しかし、フェルブルフを始めとするオランダ人幹部たちは、皆この事、コイエットに罪はなくスケープゴートにされているだけであることを、共通の認識として持っていたのでしょう。コイエットは殺される事はありませんでした。

とは言え、彼は実に8年もの間、バンダ島に幽閉され続けることになります。最終的には、スウェーデン政府からの働きかけもあり、コイエットはバンダ島から解放されます。そして、オランダに戻って暮らすことを許されます。しかし、スウェーデンに帰る事は許されませんでした。オランダ東インド会社は、彼が2人目のカロンになってしまうことを恐れていたのだと言われています。

「閑却されたるフォルモサ」

この本は、オランダ東インド会社がゼーランディア城を失った事件を詳細に描いた歴史一次資料で、オランダで発行されています。著者はC.E.Sと書かれ、匿名となっていますが、これはコイエットのことだと一般的に言われています。
この本で書かれている内容は、概ね僕がここで書いた内容と同様です。ゼーランディア城が鄭家軍に落とされてしまったのは、オランダ東インド会社が十分な戦力を提供しなかったからであると主張しています。
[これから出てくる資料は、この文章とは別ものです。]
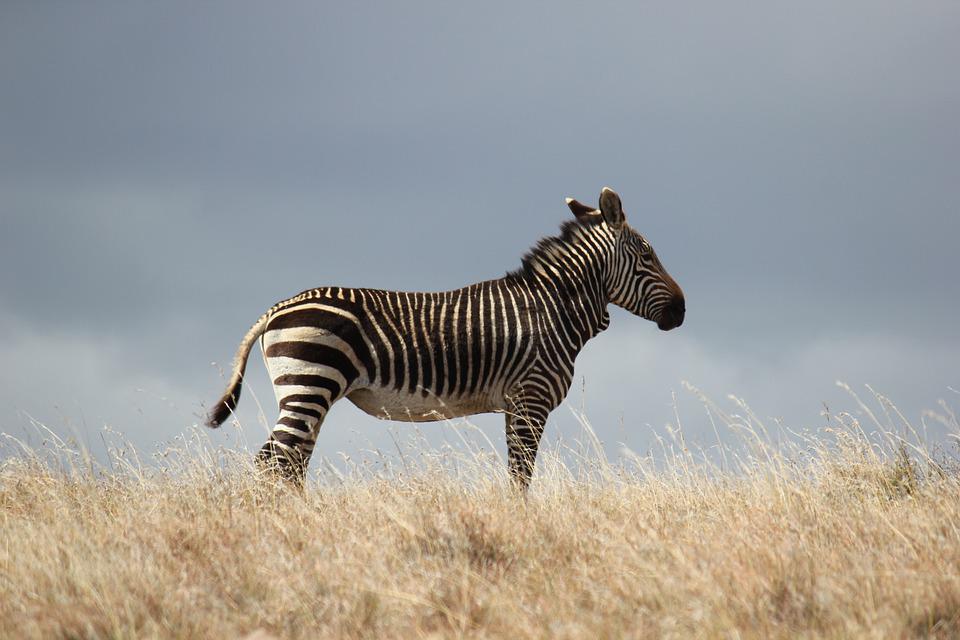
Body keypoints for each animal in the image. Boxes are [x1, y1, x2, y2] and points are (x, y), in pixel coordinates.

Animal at [205, 187, 685, 489]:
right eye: (647, 255)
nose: (682, 311)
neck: (552, 308)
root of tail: (276, 309)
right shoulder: (530, 398)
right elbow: (521, 474)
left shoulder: (515, 404)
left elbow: (516, 473)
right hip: (311, 382)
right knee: (274, 461)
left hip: (307, 391)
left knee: (290, 463)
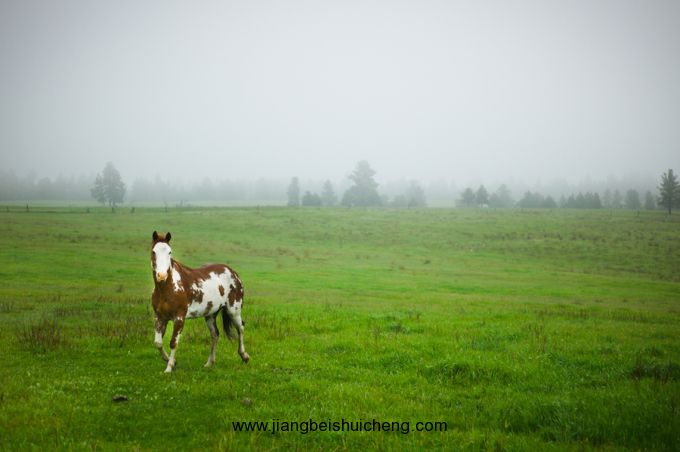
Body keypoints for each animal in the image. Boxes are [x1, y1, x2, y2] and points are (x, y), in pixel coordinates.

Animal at [150, 231, 250, 372]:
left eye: (170, 252)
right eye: (154, 252)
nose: (162, 276)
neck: (167, 289)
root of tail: (233, 272)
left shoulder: (179, 318)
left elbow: (173, 343)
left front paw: (169, 368)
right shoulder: (160, 317)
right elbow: (158, 343)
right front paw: (172, 361)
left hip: (233, 310)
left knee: (240, 327)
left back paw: (244, 356)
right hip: (211, 314)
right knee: (215, 335)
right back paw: (209, 363)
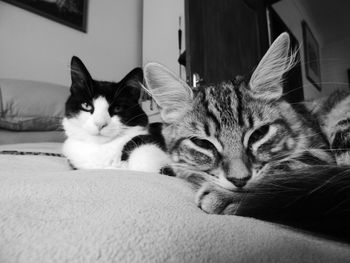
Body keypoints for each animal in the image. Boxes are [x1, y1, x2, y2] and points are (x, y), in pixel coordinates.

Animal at [144, 32, 350, 239]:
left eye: (259, 134)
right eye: (202, 143)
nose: (239, 180)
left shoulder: (320, 153)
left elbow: (282, 168)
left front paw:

これは、確かにそうであると思うのですが、一方、仮にこの時にバタヴィア本部とゼーランディア城の関係が良好で、十分な対応を受けていたらどうなっていたであろうかと考えると、戦略的に不利な状況は、あまり変わらなかったのではないかと思います。
もし、バタヴィアからの応援船団がゼーランディアに残ったままであったら、どうなっていたか?鄭家軍のタイオワン侵攻のタイミングは遅れたかもしれませんが、同じ様に行われていたでしょう。彼らが中国大陸から追い落とされるのは時間の問題でした。
オランダ側の船が4隻でなく10隻であったらどうであったか?これも大局的には焼け石に水であった様に思われます。
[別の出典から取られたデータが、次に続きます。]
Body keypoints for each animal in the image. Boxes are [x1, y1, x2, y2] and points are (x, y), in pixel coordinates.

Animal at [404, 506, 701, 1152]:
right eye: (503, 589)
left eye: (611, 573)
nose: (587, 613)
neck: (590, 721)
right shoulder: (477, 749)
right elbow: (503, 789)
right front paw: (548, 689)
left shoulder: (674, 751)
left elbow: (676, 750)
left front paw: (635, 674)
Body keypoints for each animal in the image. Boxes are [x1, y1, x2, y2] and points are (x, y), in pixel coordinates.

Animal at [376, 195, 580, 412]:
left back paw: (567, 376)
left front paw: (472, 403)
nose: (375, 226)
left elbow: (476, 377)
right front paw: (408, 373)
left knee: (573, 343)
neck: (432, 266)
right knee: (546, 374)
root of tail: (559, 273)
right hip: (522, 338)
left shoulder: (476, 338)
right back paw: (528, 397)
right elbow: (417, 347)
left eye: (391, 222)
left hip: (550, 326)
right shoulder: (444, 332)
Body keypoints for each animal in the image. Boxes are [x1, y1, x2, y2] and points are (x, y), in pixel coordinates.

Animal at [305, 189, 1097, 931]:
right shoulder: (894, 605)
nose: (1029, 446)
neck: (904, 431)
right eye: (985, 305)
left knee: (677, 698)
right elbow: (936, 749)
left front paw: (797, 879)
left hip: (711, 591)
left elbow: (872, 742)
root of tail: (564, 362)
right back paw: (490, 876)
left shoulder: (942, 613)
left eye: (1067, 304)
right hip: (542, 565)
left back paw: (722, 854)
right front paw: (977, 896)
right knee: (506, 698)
しかし、このために仮に半年、一年という時間稼ぎができていたら、この台湾侵攻というプロジェクトのリーダーであった鄭成功は亡くなっていたかもしれません。そうであれば、台湾の歴史は異なった歩みをしていた可能性はあります。

バルタザール・コイエット

コイエットとスザンヌ・バウデーンの間に生まれた息子はバルタザールと言います。コイエットの2度目の長崎赴任の直前に生まれ、バタヴィアで幼少期を過ごしています。
コイエットがタイオワン行政長官として赴任する際には、母親と同行しています。タイオワンでは母親に死に別れてしまい、2人目の母親に育てられます。そしてゼーランディア城の落城を経験しています。この時バルタザールは12歳。波乱万丈の少年時代です。

その後、父親であるフレデリック・コイエットが幽閉されている状況を憂いて、東インド会社に対して父親の解放を嘆願しています。彼個人の力では如何ともし難いとなると、恐らくおじであるペーテル・ユリウス・コイエットに協力を依頼したのでしょう、スウェーデン王家からの嘆願書を得ることに成功し、父親の解放を実現します。
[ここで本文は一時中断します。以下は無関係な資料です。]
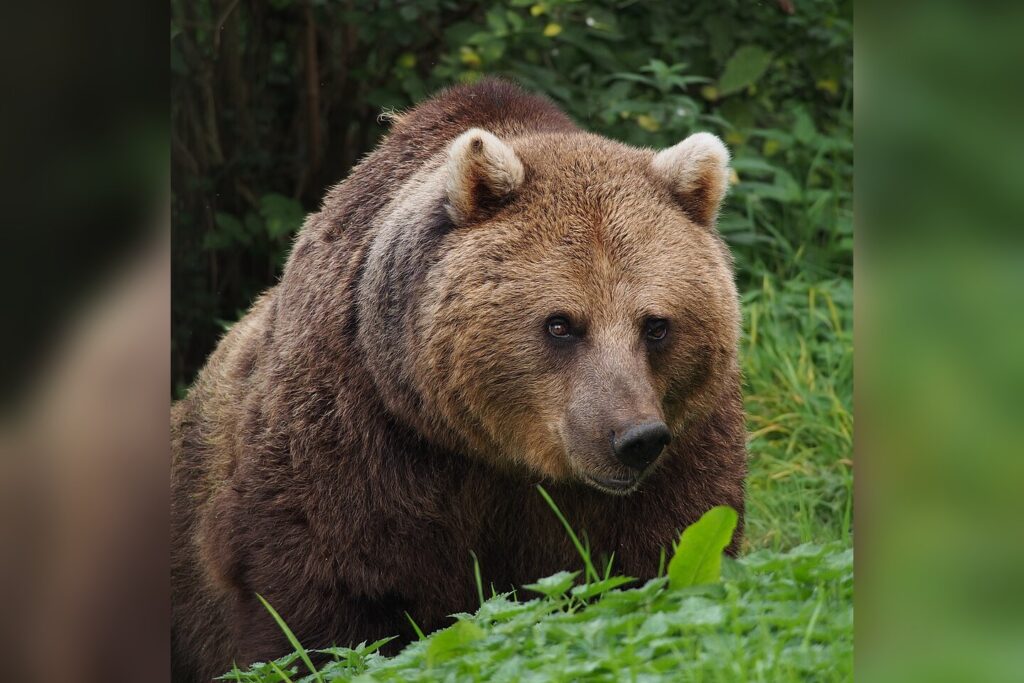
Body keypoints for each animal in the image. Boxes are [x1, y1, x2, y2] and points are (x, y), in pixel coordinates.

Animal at [171, 78, 746, 682]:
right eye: (561, 323)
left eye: (656, 324)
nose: (633, 439)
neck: (495, 454)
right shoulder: (357, 437)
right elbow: (319, 603)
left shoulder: (683, 441)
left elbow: (662, 552)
そして、彼自身もオランダ東インド会社に勤めることを選び、バンダ島の行政長官にまで上り詰めています。これは、恐らく父親の汚名を自らの実力で晴らそうと考えていたのでしょう。この、バルタザールも優秀なコイエット家の血を引き継いでいると言えそうです。

2024年はゼーランディア城築城400年

オランダ東インド会社が、澎湖島から追われ、タイオワンの地にゼーランディア城を築き始めたのは1624年のことです。来年2024年は、それから400年を経るという記念すべき年になります。
台南市は、このゼーランディア城築城を以て台南市の歴史の画期であるとしており、そのため台南市建設400周年記念のイベントを企画しているそうです。

その際に、コイエット家の末裔も呼ばれるという話があります。コイエット家では、祖先がタイオワンで鄭成功に寛大な態度で降伏を受け入れてもらい、無事にバタヴィアに送り返されたことを感謝しているのだそうです。その様なことを伝えていたのは、このバルタザールかもしれません。少年時代に経験したゼーランデイア城陥落という歴史的事件、そして自らと父親の命を救ってくれた異国の英雄に対しての畏敬の念を、家族に伝えていたのかもしれません。